Mentors can be key at Ryder Cup

Life on the PGA Tour is more cliquish than in most sports. It's an individualistic game, where players don't have the luxury of an offense or defense to orient them to the company they keep on tour. Bonds are often formed through agents, sponsors, swing coaches, nationalities, faith, friendships formed through junior and amateur events, and where players live and practice off the tour.

It's usually through one of these pathways that a player finds a mentor, a veteran player with some unique insight to the intricacies of how to go about conducting business on tour.

Keegan Bradley and Phil Mickelson are represented by the same agency. And since joining the tour last year, Bradley has often sought out Mickelson for advice. As the former St. John's star has developed into one of the best young players in the game, the 42-year-old four-time major champion has been a constant source of support and guidance.

As Bradley prepares for his first Ryder Cup this week at Medinah, Lefty's impact on him will get a full examination.

"Phil's always been a big help to me," Bradley told ESPN.com at the Deutsche Bank Championship. "I'm sure I'll talk to him a lot about everything that goes into that week. I'm going to lean on him a lot."

No other event in golf begs for mentorship like the Ryder Cup. Despite his three consecutive U.S. Amateur titles, Tiger Woods still needed Mark O'Meara's guidance at his first Ryder Cup in 1997 at Valderrama. And for years, he still struggled with the team concept through some mixed results in the matches.

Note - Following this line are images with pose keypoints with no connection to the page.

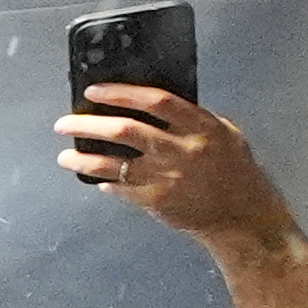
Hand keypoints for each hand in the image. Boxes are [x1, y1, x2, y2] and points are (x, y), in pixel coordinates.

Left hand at [55, 83, 294, 252]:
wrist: (244, 217)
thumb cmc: (235, 171)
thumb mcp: (226, 135)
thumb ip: (194, 120)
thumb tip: (153, 105)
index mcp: (201, 127)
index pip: (156, 101)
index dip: (122, 93)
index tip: (94, 91)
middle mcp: (182, 149)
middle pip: (126, 130)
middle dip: (88, 125)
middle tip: (63, 123)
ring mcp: (168, 177)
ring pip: (114, 164)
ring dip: (83, 159)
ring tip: (64, 156)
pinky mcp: (157, 201)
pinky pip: (121, 189)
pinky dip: (104, 182)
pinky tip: (95, 179)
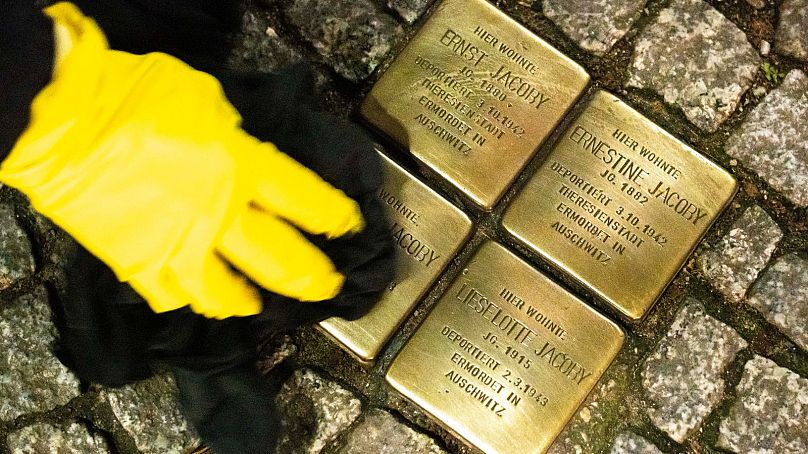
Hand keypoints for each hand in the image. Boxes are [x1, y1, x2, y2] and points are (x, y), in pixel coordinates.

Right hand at [1, 2, 363, 318]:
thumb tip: (243, 152)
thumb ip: (234, 135)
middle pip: (282, 260)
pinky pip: (176, 296)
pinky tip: (200, 300)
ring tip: (261, 306)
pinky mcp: (142, 266)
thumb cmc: (136, 96)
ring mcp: (182, 247)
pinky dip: (192, 300)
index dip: (333, 216)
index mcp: (242, 167)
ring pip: (230, 294)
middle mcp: (222, 216)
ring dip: (252, 301)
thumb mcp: (205, 99)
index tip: (348, 226)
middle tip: (328, 287)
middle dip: (312, 277)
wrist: (63, 124)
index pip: (305, 200)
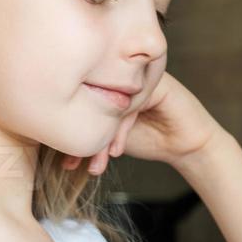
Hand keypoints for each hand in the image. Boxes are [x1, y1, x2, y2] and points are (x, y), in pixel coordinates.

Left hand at [61, 71, 224, 175]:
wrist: (185, 146)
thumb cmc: (147, 138)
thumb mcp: (110, 135)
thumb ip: (90, 128)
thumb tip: (56, 139)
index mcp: (107, 83)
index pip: (79, 101)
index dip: (70, 131)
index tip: (65, 161)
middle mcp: (122, 75)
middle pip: (91, 101)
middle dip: (82, 137)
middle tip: (73, 164)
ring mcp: (140, 76)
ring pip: (109, 104)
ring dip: (101, 139)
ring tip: (96, 165)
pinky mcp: (158, 84)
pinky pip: (131, 105)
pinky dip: (120, 131)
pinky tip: (117, 151)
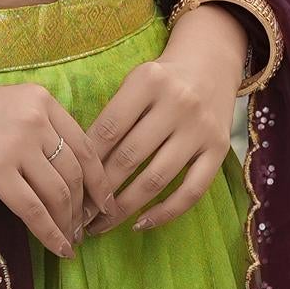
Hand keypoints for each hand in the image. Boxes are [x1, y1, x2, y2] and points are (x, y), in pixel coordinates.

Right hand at [0, 69, 112, 260]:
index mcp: (40, 99)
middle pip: (75, 172)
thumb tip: (61, 172)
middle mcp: (35, 118)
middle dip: (85, 207)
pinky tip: (58, 249)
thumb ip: (34, 128)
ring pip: (58, 193)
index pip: (84, 145)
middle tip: (86, 229)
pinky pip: (33, 210)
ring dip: (69, 224)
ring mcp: (16, 144)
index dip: (98, 180)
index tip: (103, 202)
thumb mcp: (2, 107)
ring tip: (71, 241)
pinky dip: (50, 234)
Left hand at [83, 3, 246, 234]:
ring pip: (156, 179)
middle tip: (79, 214)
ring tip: (101, 225)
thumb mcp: (134, 84)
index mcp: (148, 81)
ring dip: (124, 208)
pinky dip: (165, 212)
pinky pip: (191, 191)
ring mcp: (201, 128)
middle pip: (129, 157)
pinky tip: (141, 224)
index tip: (69, 188)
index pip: (108, 130)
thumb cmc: (161, 80)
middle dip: (100, 191)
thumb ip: (112, 117)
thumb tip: (79, 168)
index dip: (86, 163)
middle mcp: (178, 103)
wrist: (212, 63)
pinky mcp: (220, 149)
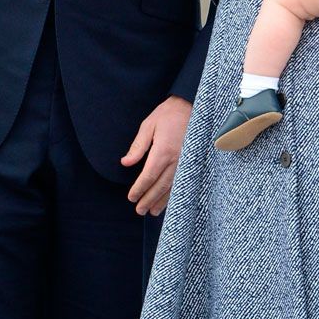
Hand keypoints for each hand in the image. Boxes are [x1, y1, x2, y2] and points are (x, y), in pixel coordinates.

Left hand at [121, 95, 191, 216]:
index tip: (131, 197)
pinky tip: (168, 201)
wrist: (192, 106)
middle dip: (149, 200)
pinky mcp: (193, 162)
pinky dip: (175, 194)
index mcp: (163, 151)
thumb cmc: (168, 114)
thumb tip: (125, 163)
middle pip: (161, 186)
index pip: (149, 176)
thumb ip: (137, 146)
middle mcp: (177, 160)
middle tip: (139, 210)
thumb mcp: (148, 125)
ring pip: (173, 187)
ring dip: (162, 201)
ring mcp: (187, 163)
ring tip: (152, 212)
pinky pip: (183, 182)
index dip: (139, 189)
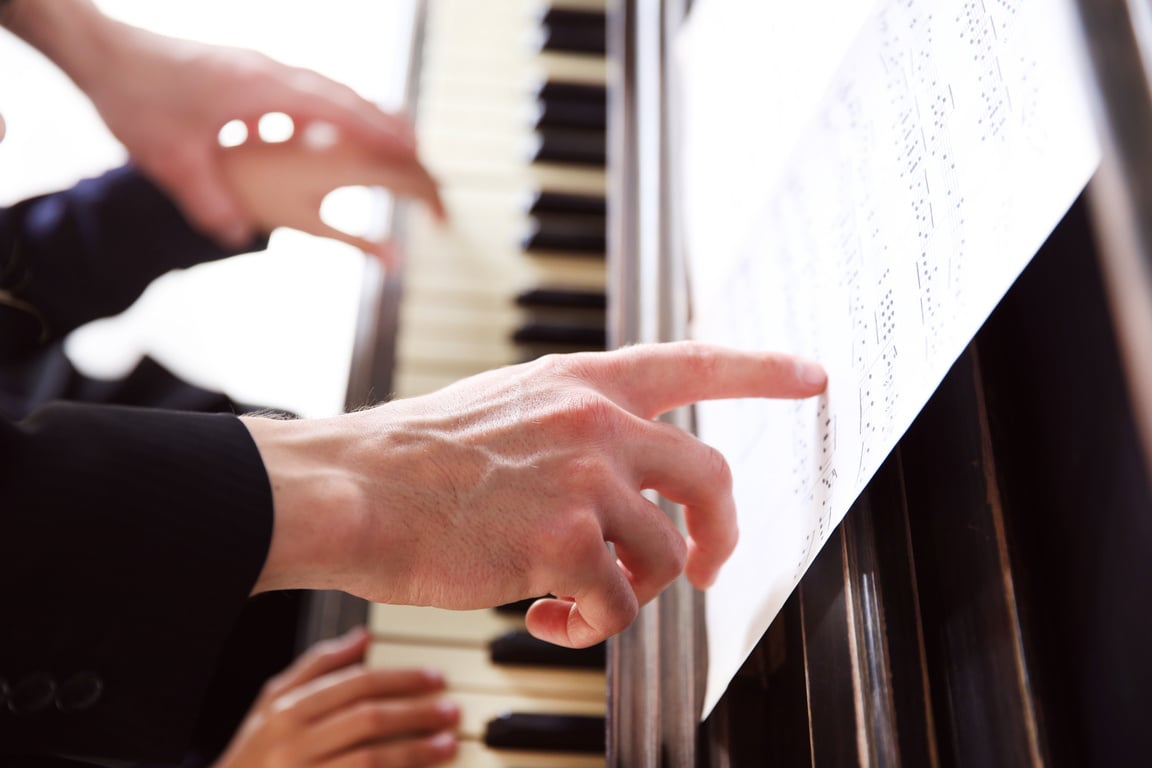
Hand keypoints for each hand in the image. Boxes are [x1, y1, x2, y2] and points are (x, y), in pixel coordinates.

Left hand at [3, 0, 434, 245]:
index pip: (336, 110)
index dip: (378, 132)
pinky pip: (301, 91)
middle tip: (418, 149)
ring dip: (358, 115)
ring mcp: (257, 69)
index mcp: (260, 89)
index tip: (413, 151)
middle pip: (342, 95)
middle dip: (383, 122)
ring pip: (324, 90)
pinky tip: (322, 134)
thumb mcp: (169, 161)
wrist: (100, 51)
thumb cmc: (134, 99)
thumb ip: (208, 202)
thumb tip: (235, 237)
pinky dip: (327, 112)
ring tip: (387, 141)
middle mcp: (267, 72)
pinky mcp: (244, 72)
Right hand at [213, 627, 458, 767]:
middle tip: (450, 711)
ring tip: (446, 745)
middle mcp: (293, 742)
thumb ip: (318, 665)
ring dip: (415, 752)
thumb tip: (364, 636)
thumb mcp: (274, 700)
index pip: (356, 684)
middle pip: (368, 719)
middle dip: (416, 713)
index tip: (436, 678)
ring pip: (370, 760)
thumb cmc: (258, 749)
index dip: (401, 678)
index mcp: (287, 708)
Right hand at [245, 341, 828, 647]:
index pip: (692, 362)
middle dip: (721, 532)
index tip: (812, 375)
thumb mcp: (505, 409)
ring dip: (631, 594)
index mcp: (580, 383)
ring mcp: (586, 477)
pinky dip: (591, 625)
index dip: (761, 370)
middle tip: (707, 568)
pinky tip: (549, 619)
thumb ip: (570, 429)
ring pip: (666, 556)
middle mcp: (596, 421)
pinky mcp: (567, 540)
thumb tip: (617, 480)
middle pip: (713, 475)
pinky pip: (617, 605)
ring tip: (576, 602)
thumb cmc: (414, 459)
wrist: (352, 488)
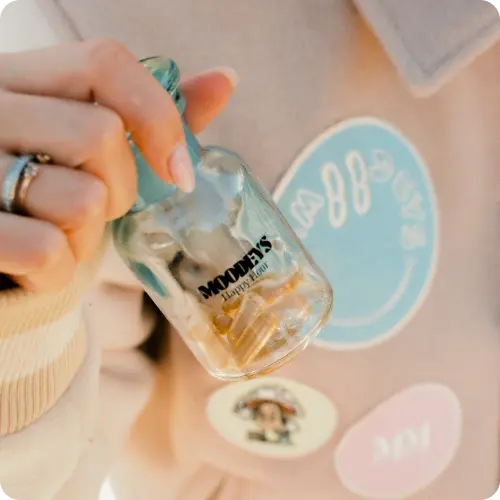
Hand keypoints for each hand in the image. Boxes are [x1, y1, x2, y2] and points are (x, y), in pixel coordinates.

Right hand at [0, 39, 236, 291]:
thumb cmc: (47, 194)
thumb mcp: (85, 146)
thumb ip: (150, 114)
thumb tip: (225, 80)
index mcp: (20, 78)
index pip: (103, 64)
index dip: (157, 116)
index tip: (179, 171)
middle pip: (101, 134)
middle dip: (121, 189)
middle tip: (98, 207)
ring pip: (81, 199)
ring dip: (87, 235)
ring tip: (60, 234)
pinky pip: (46, 251)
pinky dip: (58, 271)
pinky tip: (39, 265)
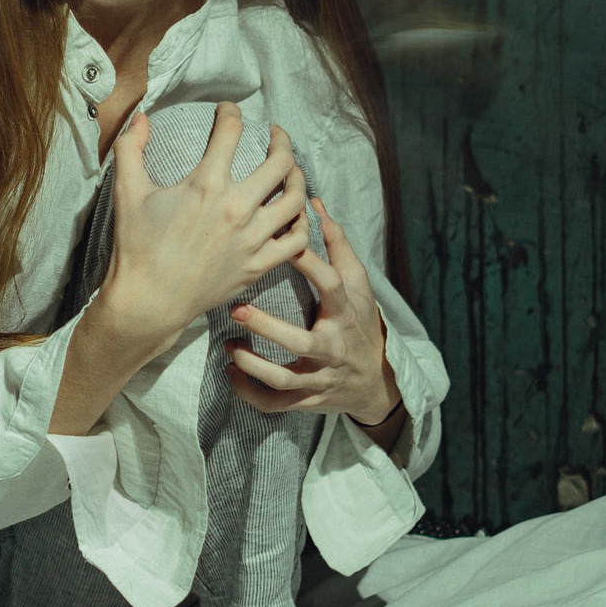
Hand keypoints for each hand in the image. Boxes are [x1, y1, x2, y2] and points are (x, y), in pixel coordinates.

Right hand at [97, 104, 308, 362]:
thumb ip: (130, 148)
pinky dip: (301, 224)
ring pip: (295, 199)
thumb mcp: (127, 193)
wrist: (148, 301)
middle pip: (280, 162)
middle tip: (274, 136)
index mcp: (206, 185)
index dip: (231, 112)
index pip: (231, 132)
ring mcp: (252, 239)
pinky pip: (296, 241)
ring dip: (298, 177)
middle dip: (280, 140)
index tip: (228, 111)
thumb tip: (141, 117)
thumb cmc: (136, 247)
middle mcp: (236, 209)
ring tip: (290, 170)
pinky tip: (294, 215)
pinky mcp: (258, 265)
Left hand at [225, 196, 401, 430]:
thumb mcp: (358, 284)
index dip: (310, 264)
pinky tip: (231, 374)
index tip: (284, 244)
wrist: (377, 381)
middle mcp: (335, 348)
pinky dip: (250, 393)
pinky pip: (277, 404)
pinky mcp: (310, 400)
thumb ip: (337, 244)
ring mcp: (322, 378)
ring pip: (285, 380)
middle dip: (269, 329)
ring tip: (228, 349)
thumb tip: (314, 202)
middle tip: (237, 310)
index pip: (331, 285)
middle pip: (302, 344)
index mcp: (346, 313)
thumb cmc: (360, 322)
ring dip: (253, 366)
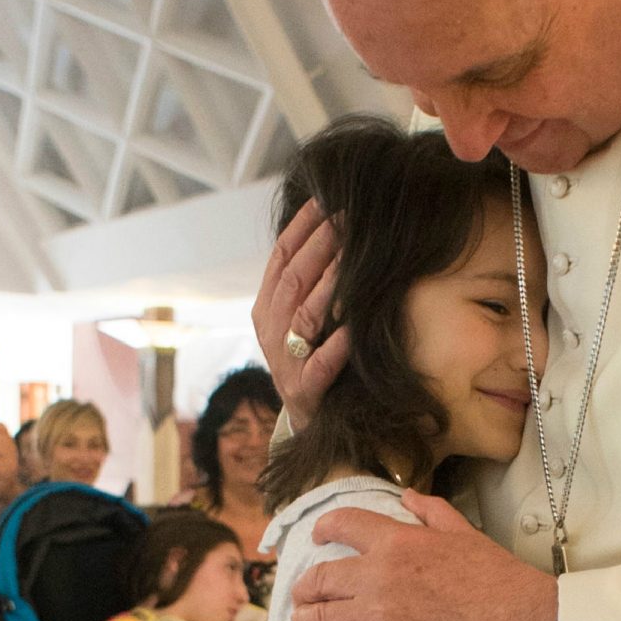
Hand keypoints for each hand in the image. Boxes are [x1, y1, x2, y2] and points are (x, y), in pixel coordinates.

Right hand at [253, 197, 346, 426]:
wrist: (309, 422)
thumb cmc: (311, 360)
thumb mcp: (300, 318)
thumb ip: (308, 282)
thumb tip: (337, 227)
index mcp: (266, 308)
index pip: (281, 257)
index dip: (302, 227)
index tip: (326, 198)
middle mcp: (270, 331)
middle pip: (293, 280)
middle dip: (320, 245)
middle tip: (347, 217)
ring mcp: (285, 362)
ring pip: (304, 316)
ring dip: (329, 284)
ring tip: (352, 257)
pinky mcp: (305, 392)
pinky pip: (322, 364)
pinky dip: (337, 344)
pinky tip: (355, 325)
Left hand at [294, 493, 557, 620]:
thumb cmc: (497, 580)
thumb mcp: (464, 533)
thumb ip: (430, 511)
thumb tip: (406, 497)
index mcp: (395, 542)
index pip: (341, 525)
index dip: (323, 530)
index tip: (318, 538)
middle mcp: (375, 578)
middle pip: (317, 578)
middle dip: (305, 585)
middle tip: (304, 591)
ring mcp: (373, 620)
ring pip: (316, 619)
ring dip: (306, 619)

Seve Ballesteros famously tutored his countryman Jose Maria Olazabal. The "Spanish Armada," as they were known, owned an 11-2-2 record as partners in five Ryder Cup appearances together. Now Olazabal, as the captain of the European team in 2012, can draw from his late mentor's deep reservoir of gamesmanship tactics.

In team matches, players lean on each other in ways that are never called for in a typical stroke-play event. They help each other on the greens and with yardages. They sometimes talk each other through each shot. They laugh and cry, sometimes in unison.

Even the captains will have mentors. Davis Love III will look to his assistant captains, particularly Fred Couples, for pairing decisions and how to deal with certain players.

Mickelson, who will be making his record ninth Ryder Cup appearance at Medinah, could make a great partner for Bradley, who could use a calming and assured presence like Lefty to help cull his sometimes nervous tendencies.

When Hunter Mahan broke down in tears at the news conference following the U.S. loss to the Europeans at the 2010 Ryder Cup matches, it was Mickelson who tried to comfort him with an arm on the shoulder. Lefty knew what to do in that moment because it represented his sixth time on the losing side of the matches.

There are four rookies on the U.S. team. Two of them, Bradley and Webb Simpson, own major championships. Jason Dufner has won twice on tour this year and Brandt Snedeker has two wins, including the Tour Championship and the FedEx Cup title he claimed Sunday.

Love has been a mentor to Snedeker since the Nashville native bought a place in Sea Island, Ga., where the U.S. Ryder Cup captain is the senior statesman of an ever-growing contingency of tour players.

This Ryder Cup rookie class is one of the most heralded on the American side in many years, but none of them have ever faced this kind of pressure.

Prior to the start of the Tour Championship, Jim Furyk used the example of Woods to make the case for mentors and veterans at the Ryder Cup. Though he was the best player in the world in 1997, at 21, Tiger was not prepared to be a leader on that Valderrama team or to provide much leadership to the other players.

"I think even early in his career, the first couple Ryder Cups, Tiger was one of the best or the best player in the world," Furyk said. "But it's hard to maybe take a leadership role when you're 25 years old and you've got guys that are 40 years old on the team."

Bradley and the other rookies will look to stalwarts such as Woods, Mickelson, Furyk and Stricker for mentorship and guidance. These veterans will tell them to pace themselves in the days leading up to the start of the matches on Friday. Try to get as much rest as possible between the practice rounds, interviews, meetings, dinners and galas. Try not to hold the club too tightly on the first hole. Play some table tennis to relax.

These players know all the time-honored rules and practices of getting through Ryder Cup week that have been passed down over the years. Yet no bit of advice, mentoring or hand holding can adequately prepare a player for what they will encounter. But it doesn't hurt to have someone to lean on. That support might help you win a point for your team.